Horse meat scandal boosted Ireland’s reputation - Coveney
15 new markets opened since scare
Minister for Agriculture, Marine and Food ,Simon Coveney. Photograph: Eric Luke/The Irish Times
ALISON HEALY, Food and Farming Correspondent in Waterford
The horse meat crisis has enhanced Ireland’s reputation as a quality food producer and many new markets have opened to Irish beef since the controversy emerged in January, Minister for Agriculture Simon Coveney has said.
Addressing the Agricultural Science Association conference in Waterford today, he said 15 new markets had opened to Irish food, predominantly Irish beef, in the past year.
“In my view our reputation as a food producer has actually been enhanced by those challenges in the early part of the year, rather than damaged. The proof of that is in the demand for Irish beef.”
Mr Coveney said he would be promoting the agri-food industry in the Gulf region next month while Taoiseach Enda Kenny will travel to Japan later this year “and we are working night and day to open that market to Irish beef which would be a huge new opportunity for our beef sector in terms of a premium export market”.
He said steady, but slow, progress was also being made in opening the US and China markets to Irish beef.
Some 300 agri-food industry figures are attending the Agricultural Science Association’s annual conference.
Matthew Johnson, European dairy analyst with Rabobank in Holland, told delegates that EU milk supply was expected to increase by 7-8 per cent between 2015 and 2020, following the abolition of milk quotas.
This would add 10 billion litres of milk to the EU output, or twice Ireland’s current output.

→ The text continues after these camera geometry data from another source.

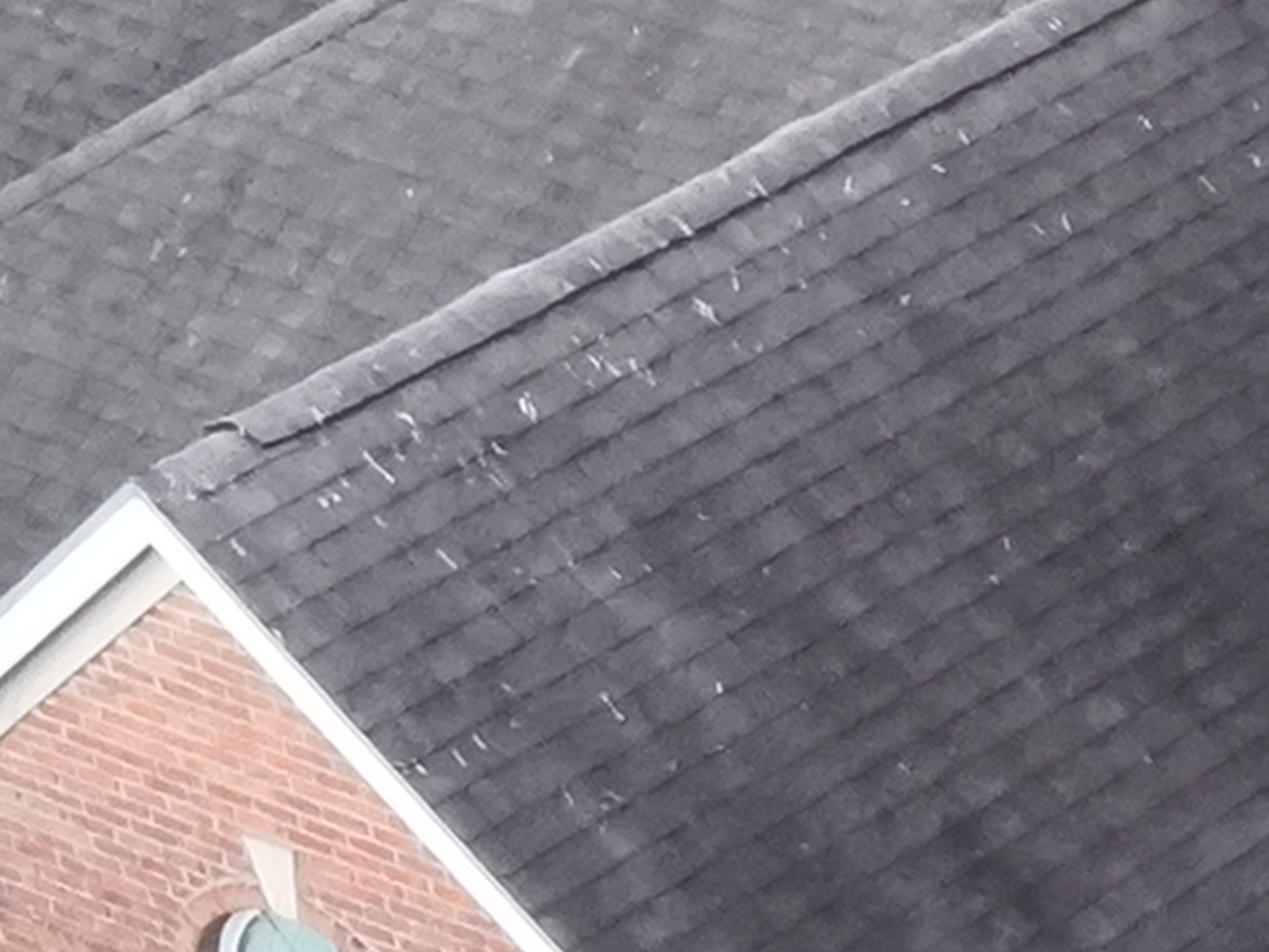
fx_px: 6049
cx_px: 2654
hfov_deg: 10.8
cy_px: 1341
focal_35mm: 165
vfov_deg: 8.8
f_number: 2.8
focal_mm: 4.4
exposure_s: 1/30
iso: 1260
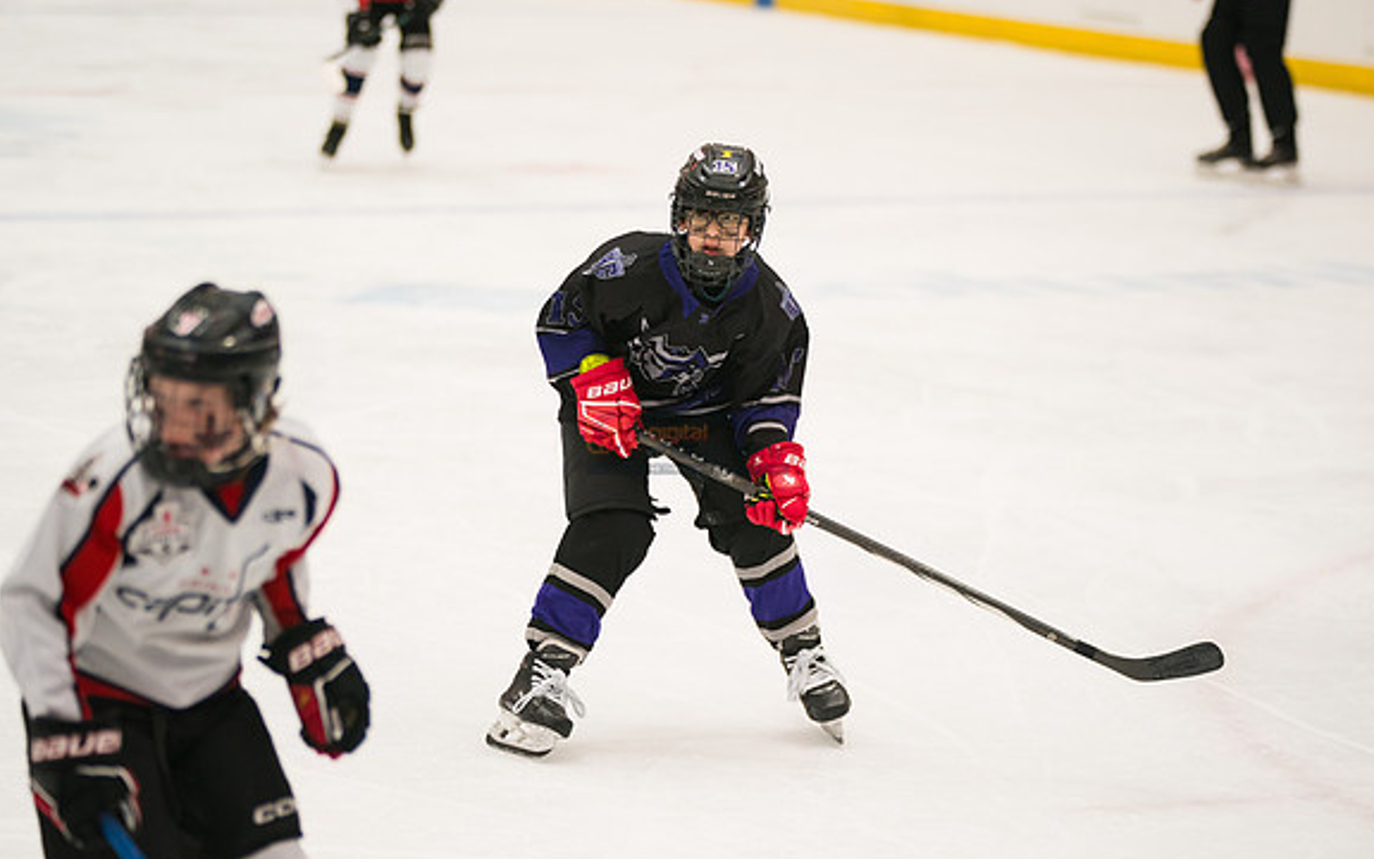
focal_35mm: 152
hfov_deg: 13.8
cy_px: 438
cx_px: 689
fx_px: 5692
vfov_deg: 8.6
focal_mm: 148
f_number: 3.2
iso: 2000
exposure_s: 1/1250
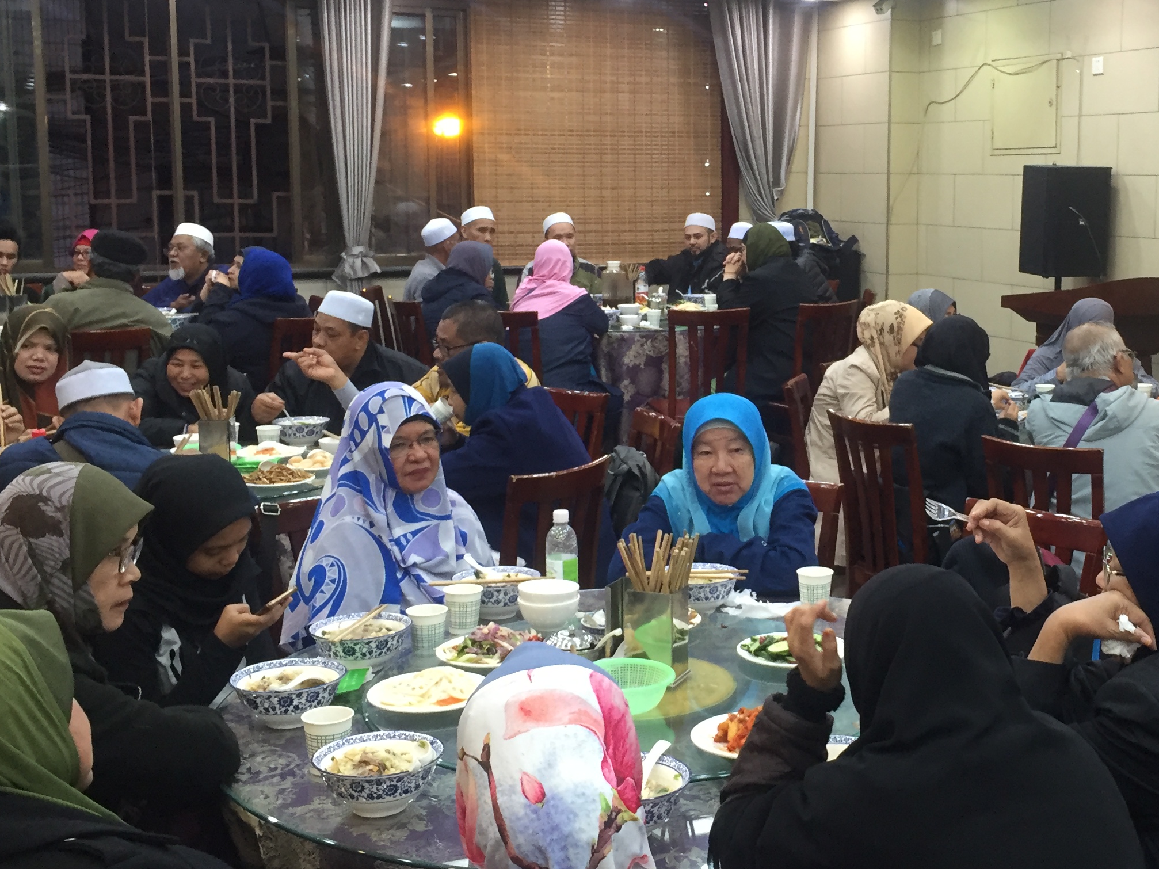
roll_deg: -0.4
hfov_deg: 39.8
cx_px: 797
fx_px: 1573
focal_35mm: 47
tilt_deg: -6.8
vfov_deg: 30.8
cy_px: 364
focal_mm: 4.15
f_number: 2.2
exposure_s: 1/33
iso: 160
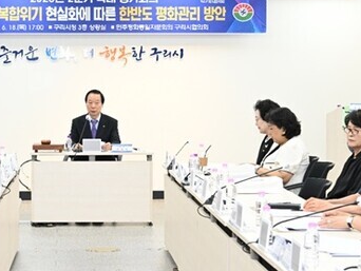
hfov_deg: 16.6
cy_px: 161
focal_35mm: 118
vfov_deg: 12.6
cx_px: 88
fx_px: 1231
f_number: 8
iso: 2000
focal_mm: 70
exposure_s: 1/125
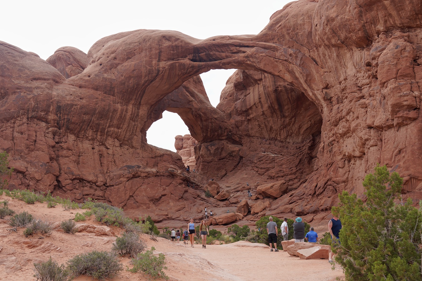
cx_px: 208
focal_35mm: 48
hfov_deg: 41.1
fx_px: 563
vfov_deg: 28.1
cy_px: 138
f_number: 8
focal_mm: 42
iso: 100
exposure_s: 1/100
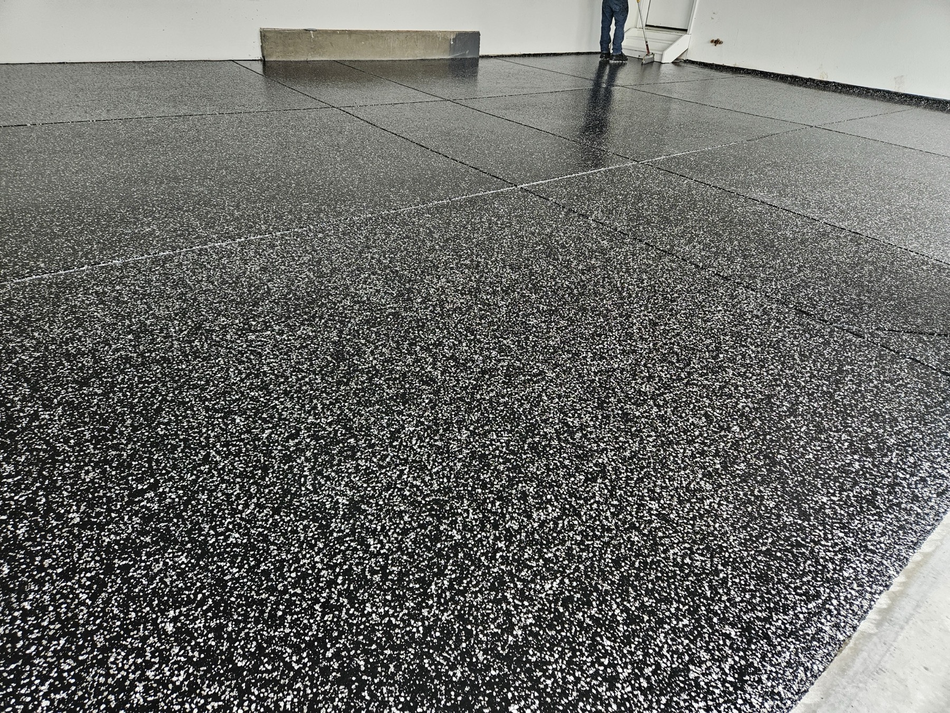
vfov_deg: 58.9
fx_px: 631
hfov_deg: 73.9
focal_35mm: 23
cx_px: 475
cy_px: 356
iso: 80
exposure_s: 1/207
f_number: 1.8
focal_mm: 5.4
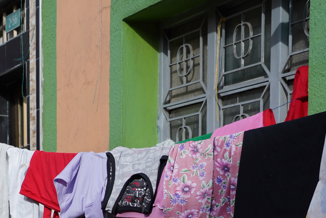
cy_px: 332
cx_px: 172
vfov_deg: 13.4
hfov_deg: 21.2
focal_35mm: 96
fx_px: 869
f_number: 4
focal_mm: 31
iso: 100
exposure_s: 1/800
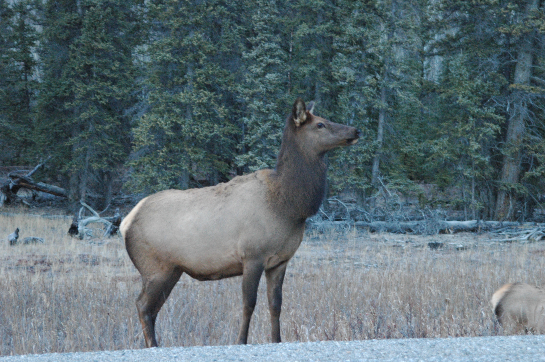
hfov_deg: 14.0
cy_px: 181
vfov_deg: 9.3
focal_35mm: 147
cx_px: 272
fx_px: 2223
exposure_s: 1/25
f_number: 5.6
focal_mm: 98
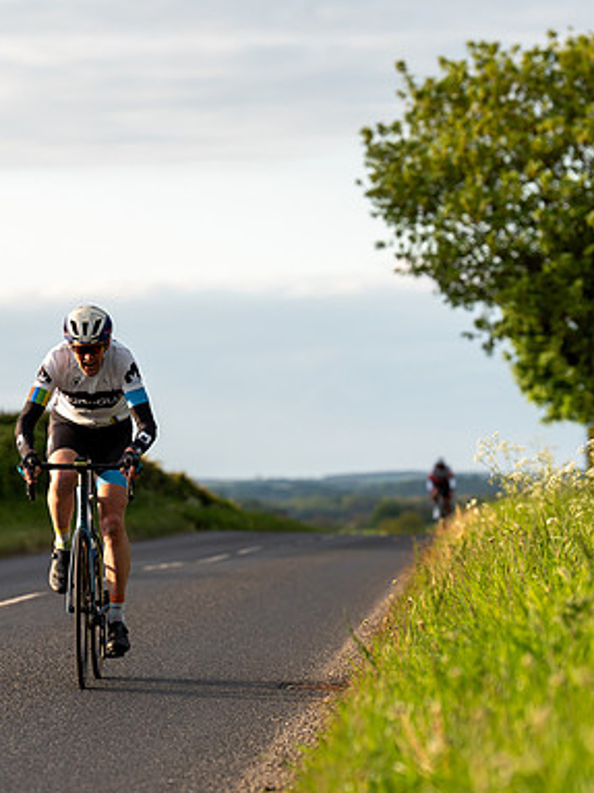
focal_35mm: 198
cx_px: 106
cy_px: 396
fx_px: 4533
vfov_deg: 10.0
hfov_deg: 7.5
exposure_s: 1/1000
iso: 160
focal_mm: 136
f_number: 4
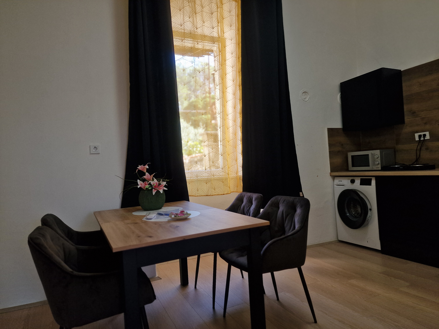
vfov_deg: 58.9
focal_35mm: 23
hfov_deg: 73.9
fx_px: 292
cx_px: 220
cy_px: 164
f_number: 1.8
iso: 50
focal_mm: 6.4
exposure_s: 1/120
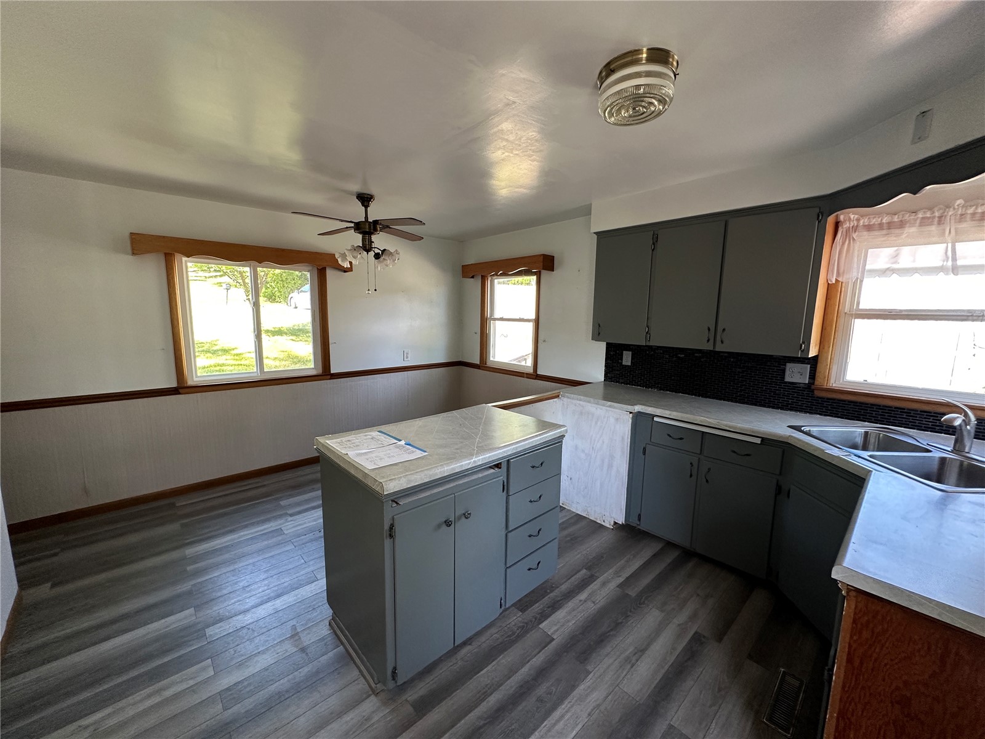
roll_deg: -1.2
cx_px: 492
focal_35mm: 14
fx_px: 398
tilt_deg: -7.7
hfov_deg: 102.1
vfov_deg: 85.7
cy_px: 370
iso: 160
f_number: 2.2
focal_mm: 2.22
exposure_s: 1/99
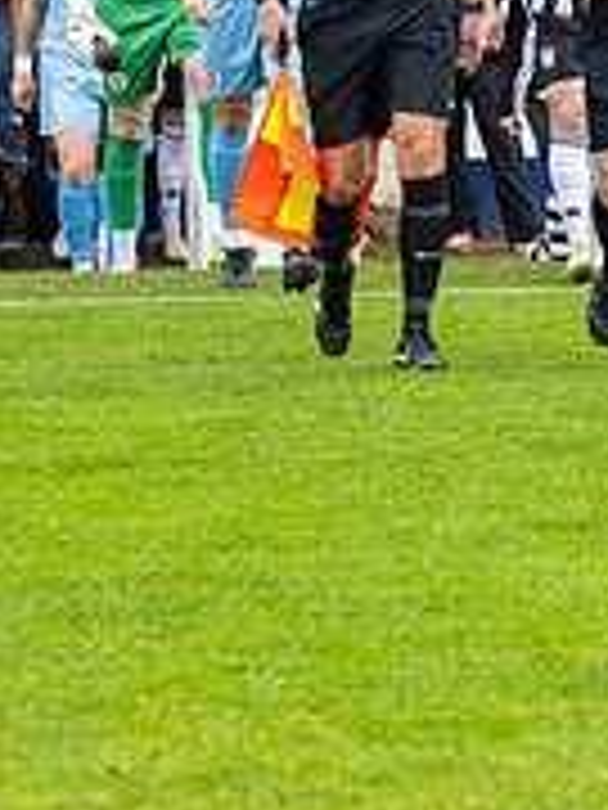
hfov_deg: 5.9
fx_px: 5925
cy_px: 76
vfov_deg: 7.8
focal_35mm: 253
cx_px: 313
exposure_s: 1/320
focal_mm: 70
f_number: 4
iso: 2000
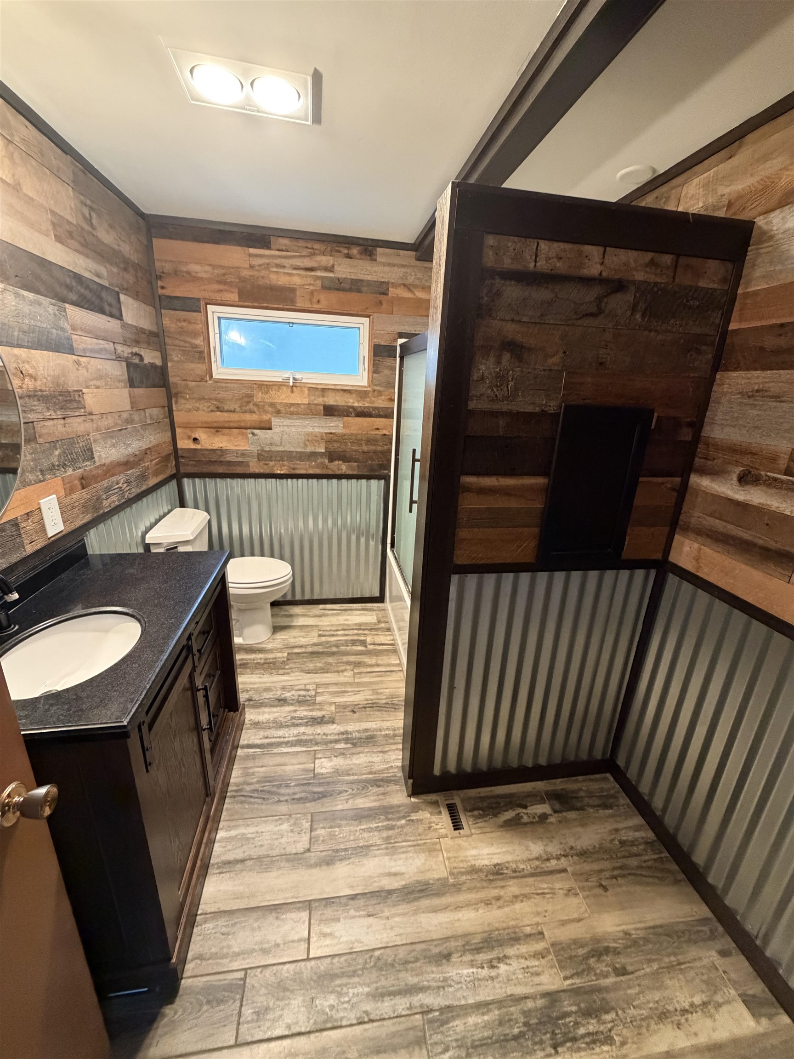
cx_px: 397
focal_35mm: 14
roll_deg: -2.4
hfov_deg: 85.7
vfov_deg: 102.1
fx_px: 428
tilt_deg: -18.3
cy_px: 530
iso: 640
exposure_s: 1/60
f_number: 2.2
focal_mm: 2.22
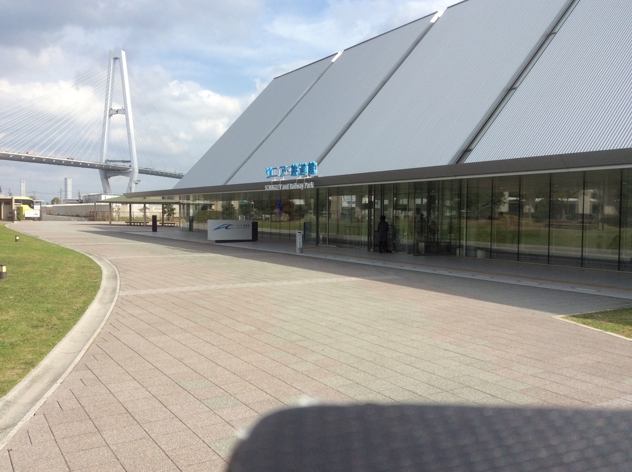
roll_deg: -1.3
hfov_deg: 56.9
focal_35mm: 32
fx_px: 583
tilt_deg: -3.9
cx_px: 316
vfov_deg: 44.0
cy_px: 236
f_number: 2.4
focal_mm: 3.3
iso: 32
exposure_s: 1/1395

He said the pace of expansion in different countries will be dictated by the ability of farmers to produce milk cheaply from grass.
“Ireland is one of the very few areas in Europe where farmers can produce over nine tonnes of grass dry matter per hectare per annum. This puts Irish farmers at a distinct advantage in growing milk production,” he said.
Mr Johnson said the highest growth in dairy products would be in items such as infant formula, nutritional products and healthier variants of traditional products while cheese, butter and liquid milk would show the lowest growth.